When questions require correlating data from multiple sources, use subsearch or append. For example, to find all source IPs that triggered a suricata alert and then appeared in a Windows logon failure event:

index=botsv3 sourcetype=WinEventLog EventCode=4625 | search src_ip IN [search index=botsv3 sourcetype=suricata alert.category=Malware | fields src_ip] | stats count by src_ip, User

This subsearch first collects malicious IPs from suricata, then filters Windows logon failures by those IPs. Use dedup to avoid duplicate results.

Using Lookups and External Data

Some BOTS questions require referencing external threat intelligence, like known malicious IPs or domains. While the built-in lookup files are limited, you can create a lookup table in Splunk. For example, to flag IPs from a known blocklist, upload a CSV with columns ip and threat, then use:

index=botsv3 sourcetype=fortigate* | lookup threatlist ip as src_ip OUTPUT threat | where threat=malicious

This enriches your search results with threat context, helping you answer questions like 'Which internal IP communicated with a known C2 server?'

Optimizing Search Performance

To avoid timeouts during the exam, use summary indexing or report acceleration for repetitive queries. For instance, if you need to count events per sourcetype frequently, create a data model. Also, limit the time range as much as possible—use specific dates from the question rather than 'All time' when you know the incident window.

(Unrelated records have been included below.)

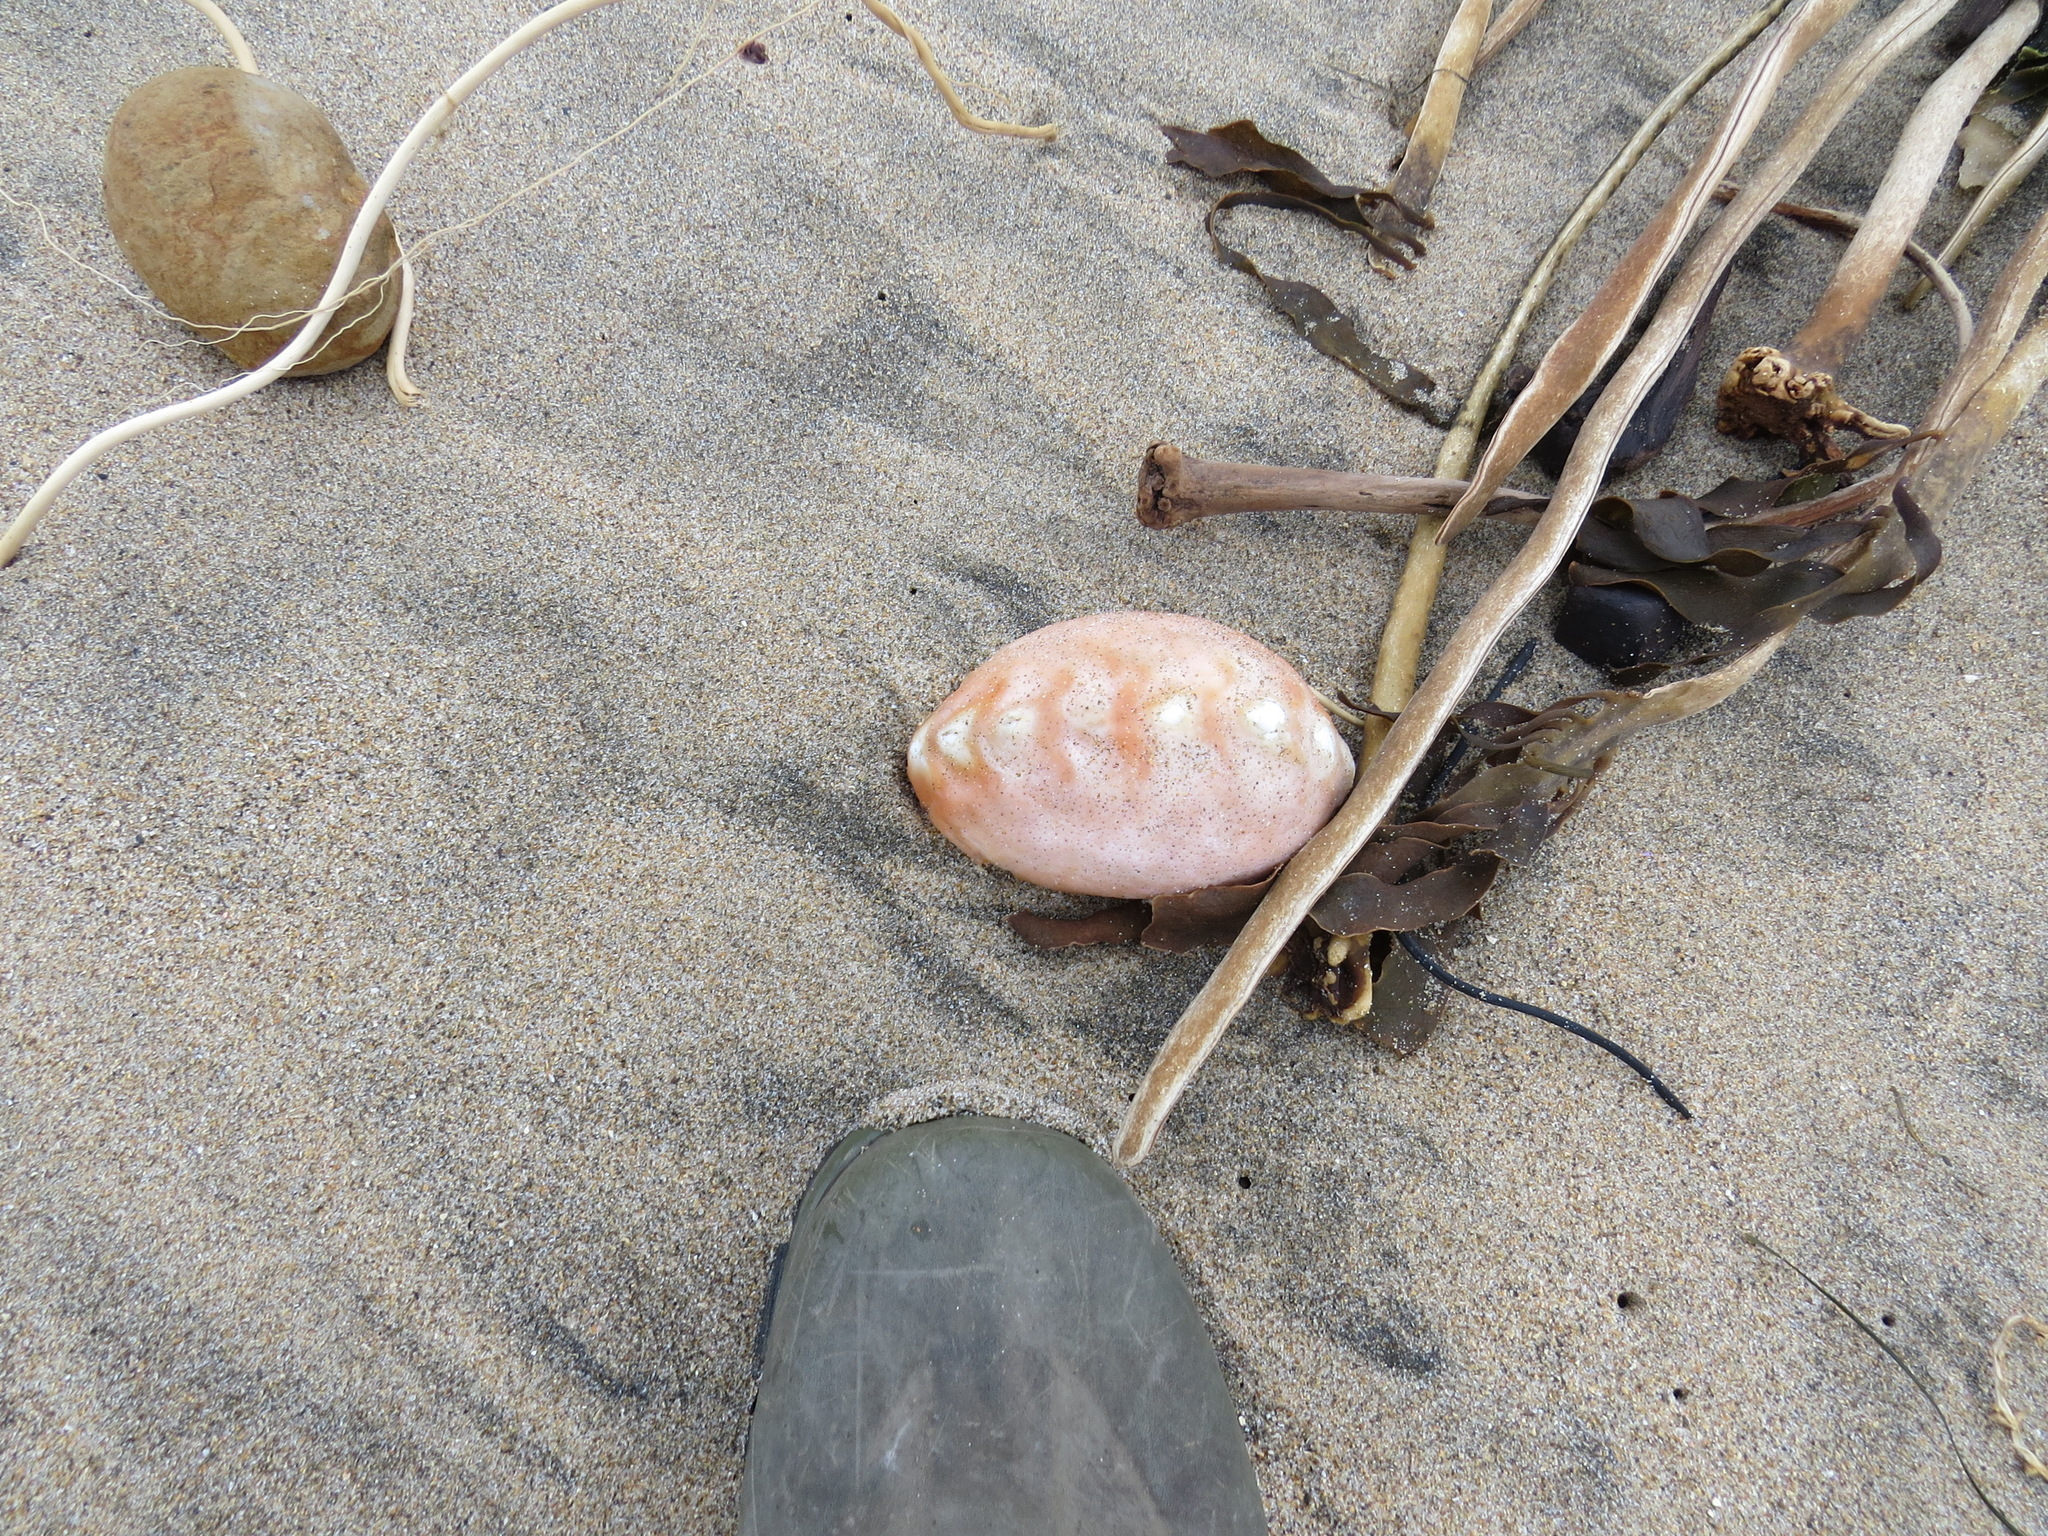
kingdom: Animalia
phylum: Mollusca
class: Polyplacophora
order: Chitonida
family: Acanthochitonidae
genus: Cryptochiton
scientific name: Cryptochiton stelleri
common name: Giant pacific chiton
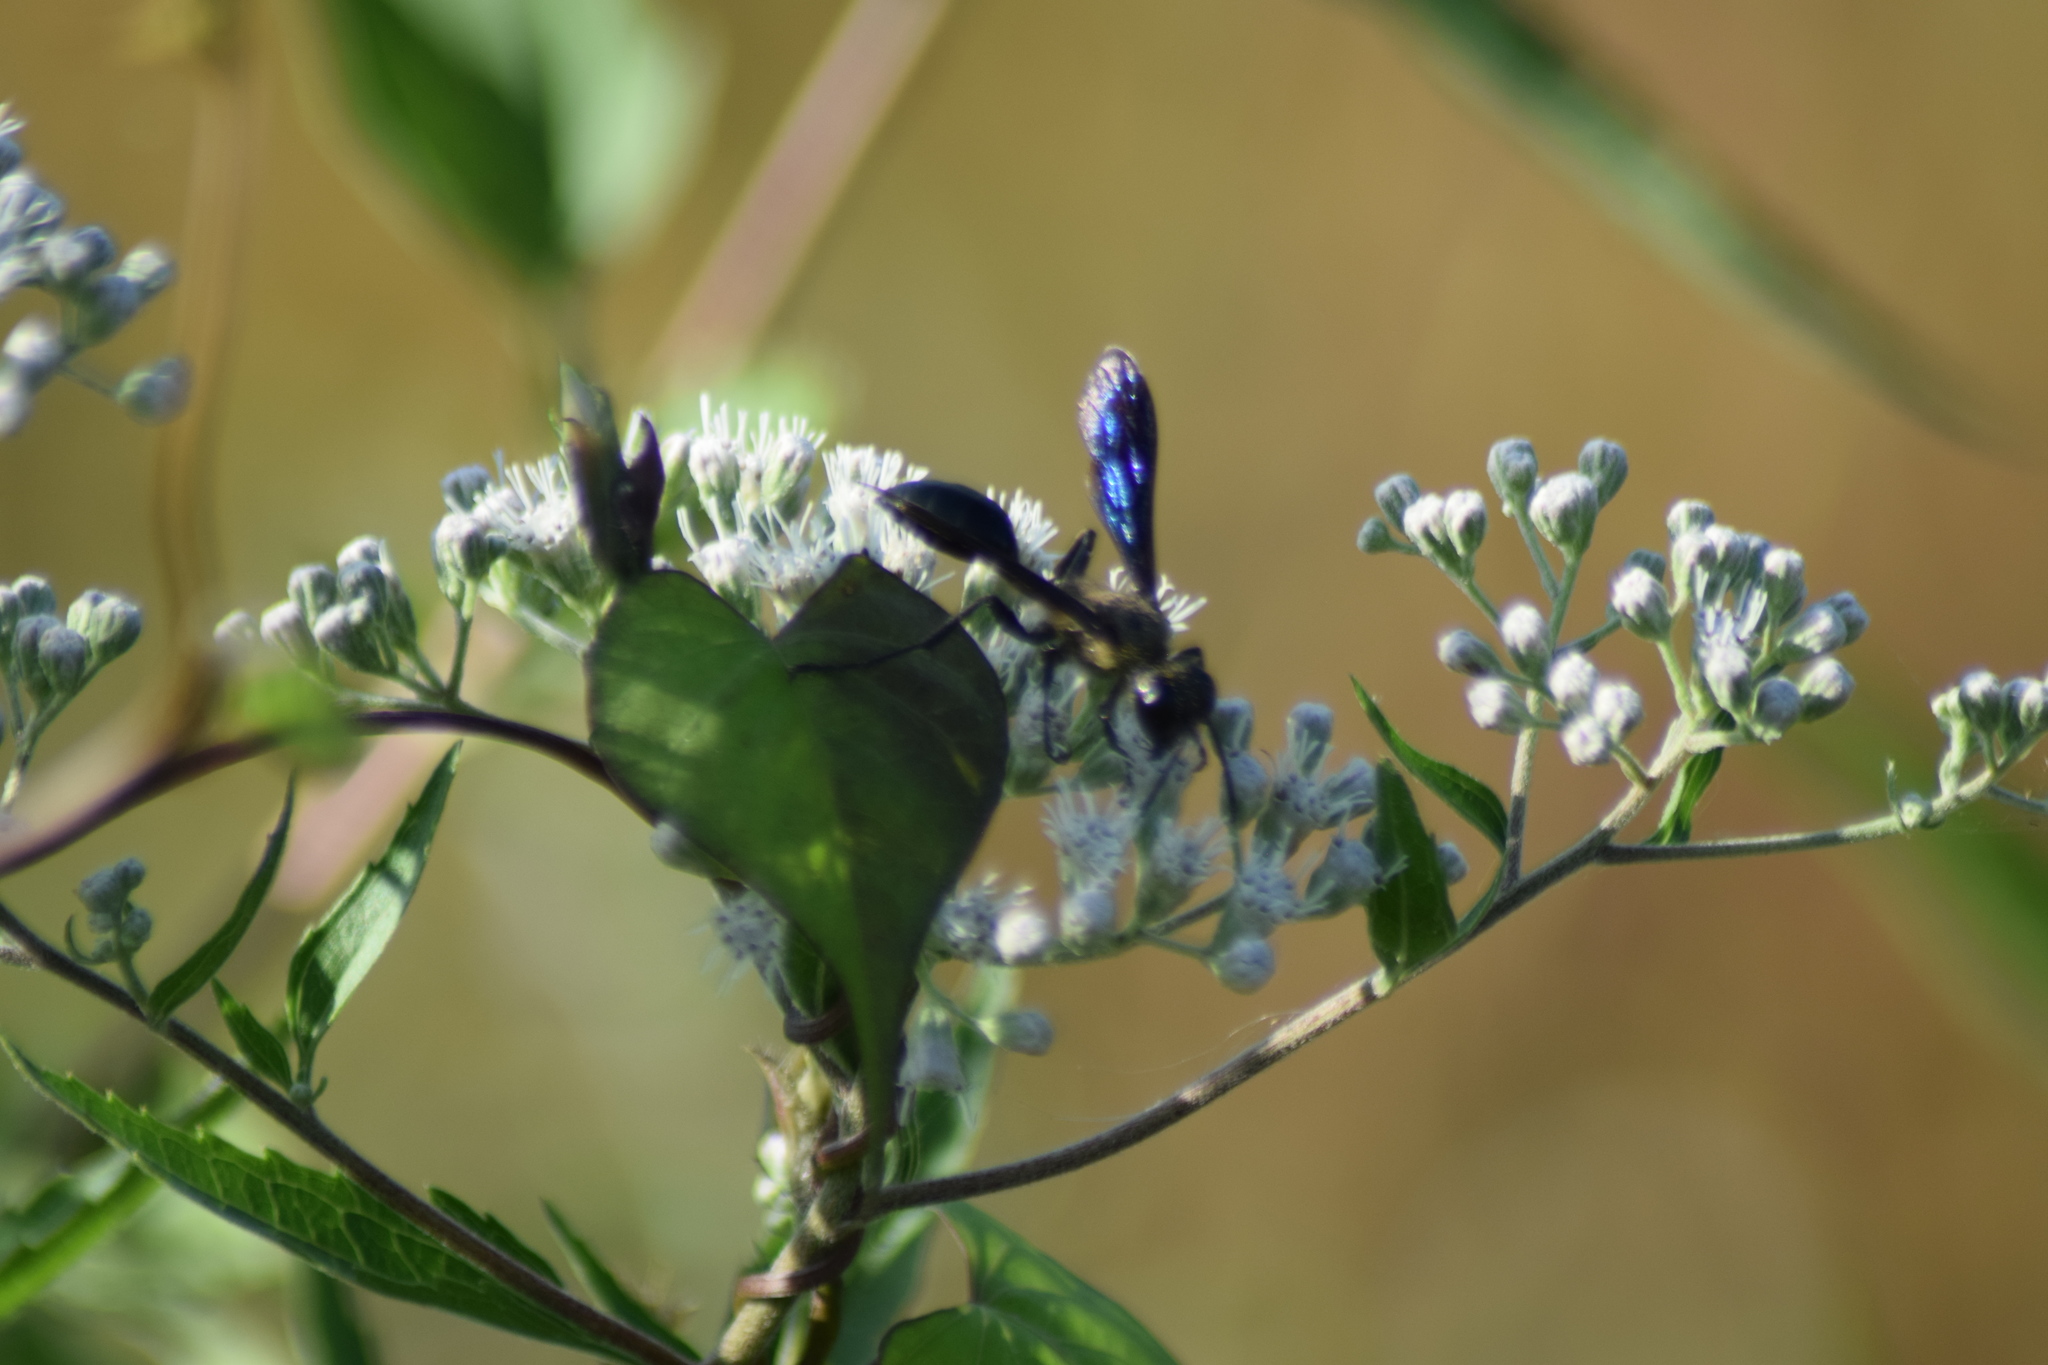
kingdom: Animalia
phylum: Arthropoda
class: Insecta
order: Hymenoptera
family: Sphecidae
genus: Isodontia
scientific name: Isodontia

Common Pitfalls and How to Avoid Them

  • Ignoring the time picker: Always verify the time range covers the incident period. Many questions specify a date range; use earliest=05/20/2026:00:00:00 latest=05/23/2026:23:59:59 to be precise.
  • Misspelling field names: Field names are case-sensitive. Use | fieldsummary to check exact names.
  • Overlooking sourcetype: Not specifying sourcetype can return massive results and slow down searches. Start with a broad search, then refine.
  • Forgetting to deduplicate: Some logs contain duplicate events. Use dedup _time, src_ip to count unique occurrences.

Connecting Log Analysis to Real-World Incident Response

Log analysis isn't just for class—it's used daily in Security Operations Centers (SOCs). For example, during the 2026 Super Bowl, SOC teams monitored logs for phishing attempts targeting fans. Similarly, in the world of AI, Splunk is used to detect anomalies in machine learning pipelines. Understanding how to pivot from a suspicious IP to a user account to a file hash is exactly what incident responders do. The BOTS exercise simulates these real-world scenarios, so treat each question as a mini-investigation.

Final Tips for BOTS Success

Collaborate with classmates on Ed Discussion—explain your search logic without giving away exact answers. Use the official Splunk documentation and the 'How to Search' panel inside Splunk. Remember, the goal is to learn, not just to get points. If you get stuck, break the question into smaller parts: identify the log type, the field, the value, and then build the search incrementally.

"Log analysis is like solving a puzzle—each piece of data adds context until the full picture emerges."

Good luck with your CS6261 project! By mastering these techniques, you'll be well-prepared for real-world incident response challenges.